Postby drifting cloud » Wed Feb 13, 2013 1:23 am

SarathW wrote:I am just think in term of six senses and ten fetters. Is there something you let go last?


The fetters are probably the best way to think of this; the last fetters that the arahat severs are:

desire for material rebirth
desire for immaterial rebirth
conceit
restlessness
ignorance

Based on this it appears that fundamental ignorance is the last fetter to be uprooted; since this is the root cause of suffering identified in the 12 links of dependent origination, ending this would put an end to "this whole mass of suffering".

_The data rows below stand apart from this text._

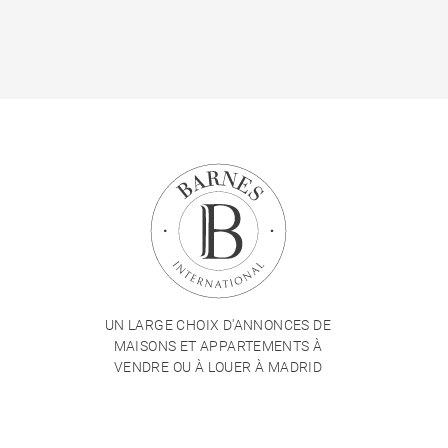
UN LARGE CHOIX D'ANNONCES DE
MAISONS ET APPARTEMENTS À
VENDRE OU À LOUER À MADRID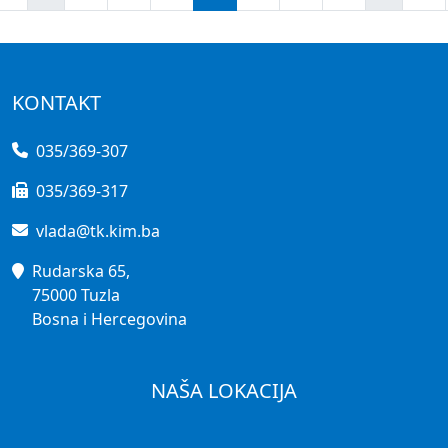
KONTAKT
035/369-307
035/369-317
vlada@tk.kim.ba
Rudarska 65,
75000 Tuzla
Bosna i Hercegovina
NAŠA LOKACIJA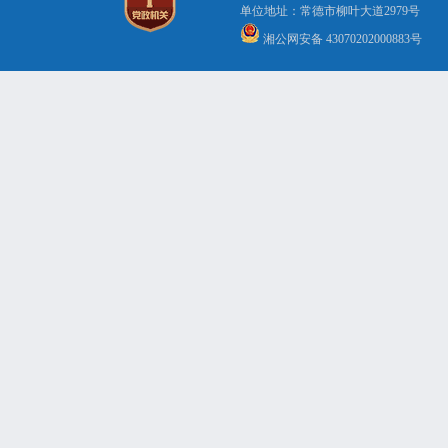
单位地址：常德市柳叶大道2979号 办公电
湘公网安备 43070202000883号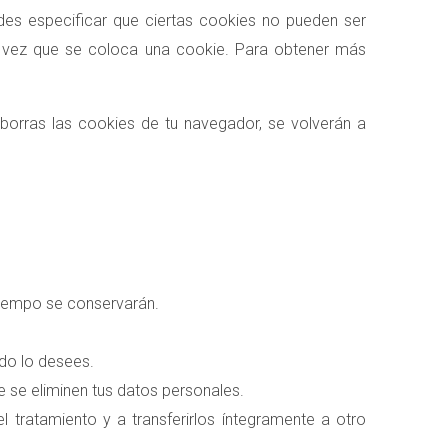
des especificar que ciertas cookies no pueden ser
a vez que se coloca una cookie. Para obtener más
borras las cookies de tu navegador, se volverán a
tiempo se conservarán.
ndo lo desees.
e se eliminen tus datos personales.
 tratamiento y a transferirlos íntegramente a otro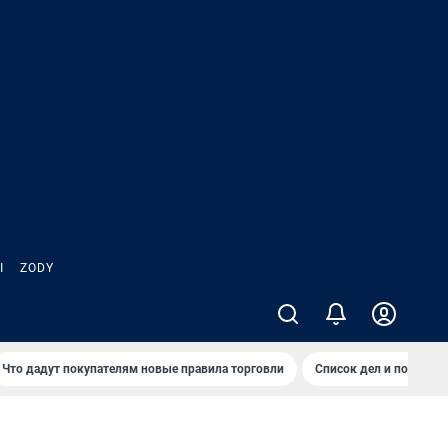
Ы
ZODY
Что дадут покупателям новые правила торговли
Список дел и покупок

The ending of the last five fetters is described in the Khemaka Sutta:

"In the same way, friends, even though a noble disciple has abandoned the five lower fetters, he still has with regard to the five clinging-aggregates a lingering residual 'I am' conceit, an 'I am' desire, an 'I am' obsession. But at a later time he keeps focusing on the phenomena of arising & passing away with regard to the five clinging-aggregates: 'Such is form, such its origin, such its disappearance. Such is feeling... Such is perception... Such are fabrications... Such is consciousness, such its origin, such its disappearance.' As he keeps focusing on the arising & passing away of these five clinging-aggregates, the lingering residual 'I am' conceit, 'I am' desire, 'I am' obsession is fully obliterated."


An extremely subtle clinging to self seems to be last thing to let go of.